Just like the drawing and not like you wrote: after the traffic lights the road turns left/right and 100 meters after that the lanes will be reduced"
or did I get you wrong?
Cheers


----------



## Isaiah1982

I don;t see how this means that after 100 meters the lanes will be reduced to one. Rather it's just simple like after 100 meters you go right or left. 

(simpel , na honderd meter de hoek om, toch) 

Ik kan het natuurlijk ook mis hebben. Trouwens er zou ook een aparte "Dutch section" moeten komen.


----------



## Ktke

@ Isaiah, je moet wel in de eerste post de zin lezen waarin het stukje 'honderd meter de hoek om' voorkomt, dan begrijp je het direct...


----------



## Sauv

I'd like to add that the sentence is really strange. Normally Dutch people won't say that.


----------



## Ktke

The sentence isn't that strange to me. I would probably use a different word order though.

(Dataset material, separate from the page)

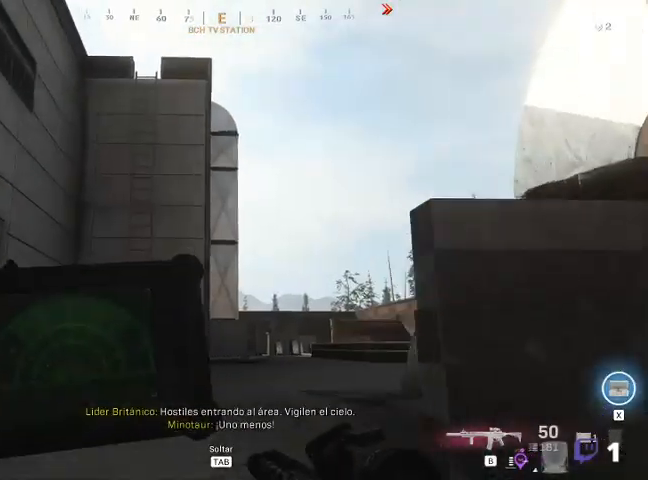
{"keys": ["q", "shift", "w"], "mouse": [], "events": []}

Maybe: _Ik stond links naast een Ford Focus en die wilde ik absoluut voorblijven want *100 meter om de hoek *gaat het daar van twee naar één rijstrook. _

This sounds more clear to me, and I'd definately say it.


----------



## sound shift

Thank you, everyone.


----------



## Isaiah1982

@ktke Ik zag het al, had helaas al gereplied.


----------



## Sauv

Ktke said:


> The sentence isn't that strange to me. I would probably use a different word order though.
> 
> Maybe: _Ik stond links naast een Ford Focus en die wilde ik absoluut voorblijven want *100 meter om de hoek *gaat het daar van twee naar één rijstrook. _
> 
> This sounds more clear to me, and I'd definately say it.



That's a bit informal to me, though.


----------



## Ktke

Well, you're right, I'd say it, but I'd probably never write it.


----------



## sound shift

Ktke said:


> Well, you're right, I'd say it, but I'd probably never write it.


How would you write it, Ktke?


----------



## Ktke

sound shift said:


> How would you write it, Ktke?


 
What I meant was that Sauv is right, the sentence I wrote before is rather informal. I would say it the way I wrote it when talking to friends, but I wouldn't write it in a thesis or article (if I were to write one), because it's really 'spoken' language.

If I were to write the same information I'd probably change the sentence into something like:

Ik stond links van een Ford Focus die ik absoluut voor wilde blijven, omdat het aantal rijstroken 100 meter om de hoek van twee naar één zou veranderen.


----------



## sound shift

I see. Thanks.


----------